EXERCISE GOAL
Copy all lines below containing "pyautogui".

SUPPLIED MATERIAL
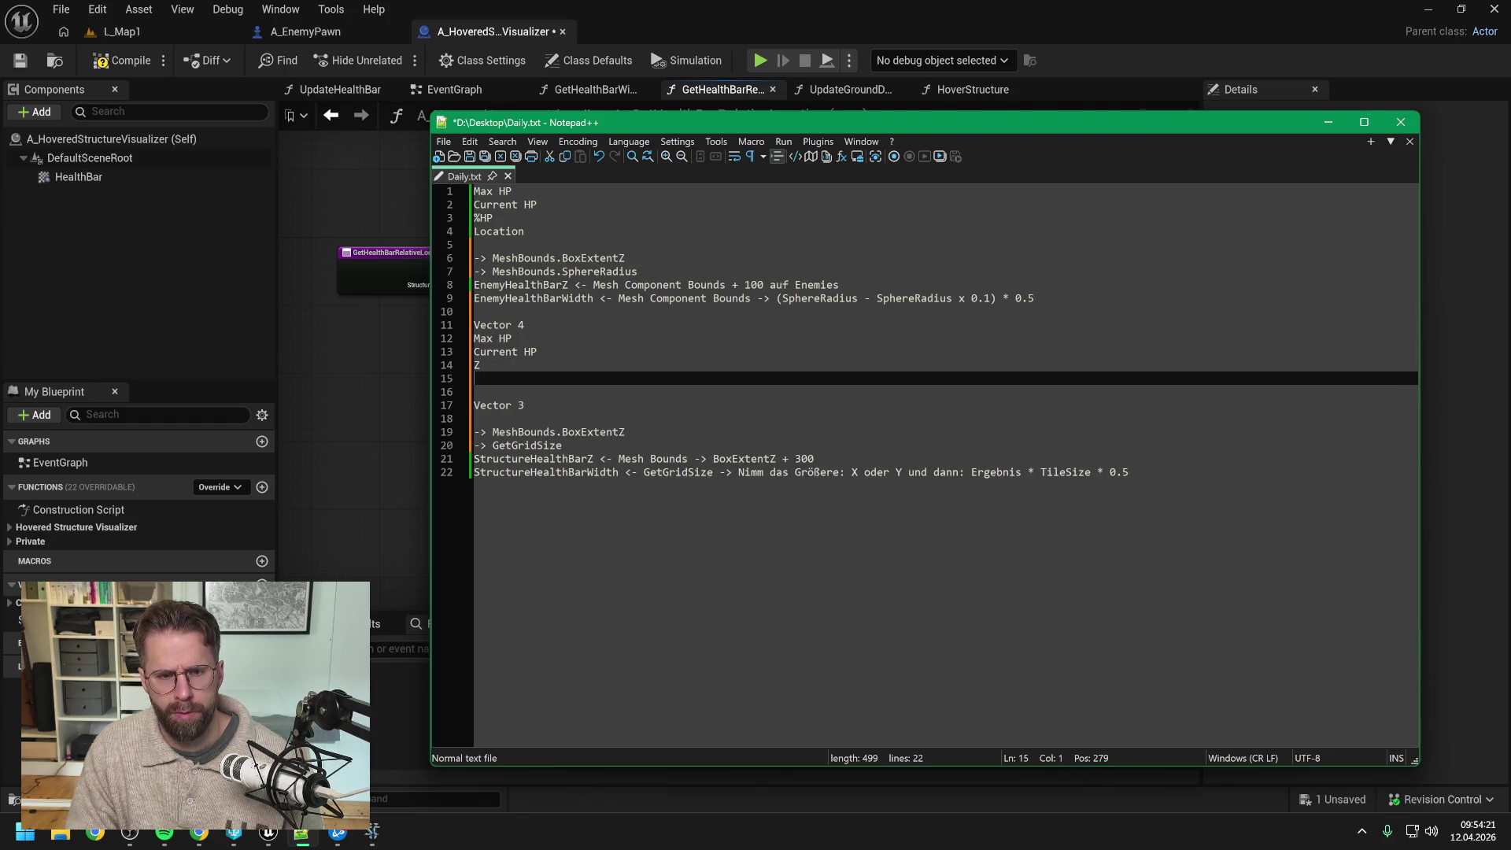
pyautogui.write('SphereRadius')
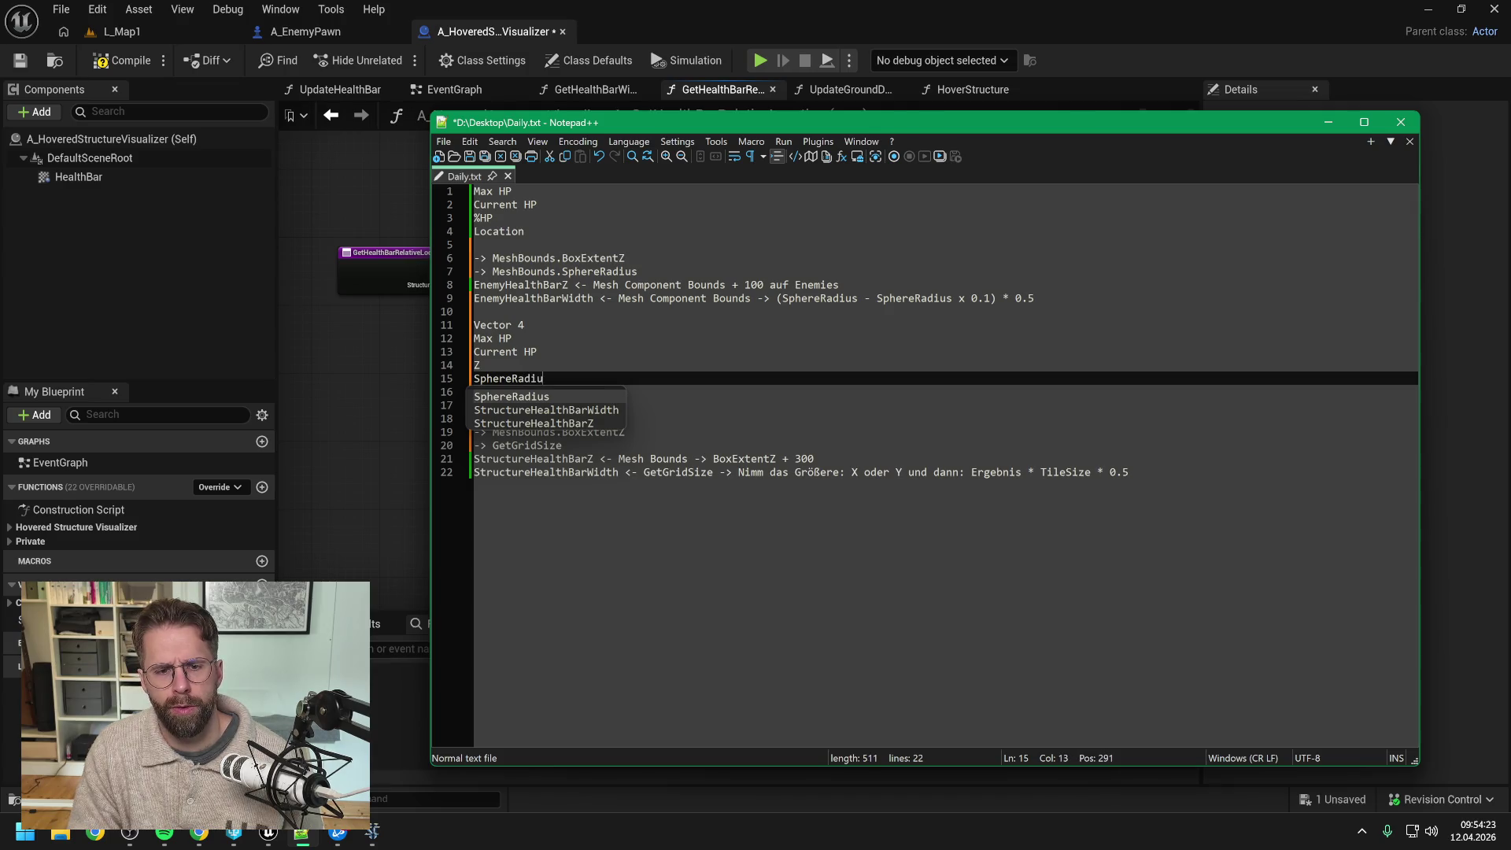
# Step: List Location under the Vector 3 heading
pyautogui.click(524, 404)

SOLVED PROBLEM
pyautogui.write('SphereRadius')
pyautogui.click(524, 404)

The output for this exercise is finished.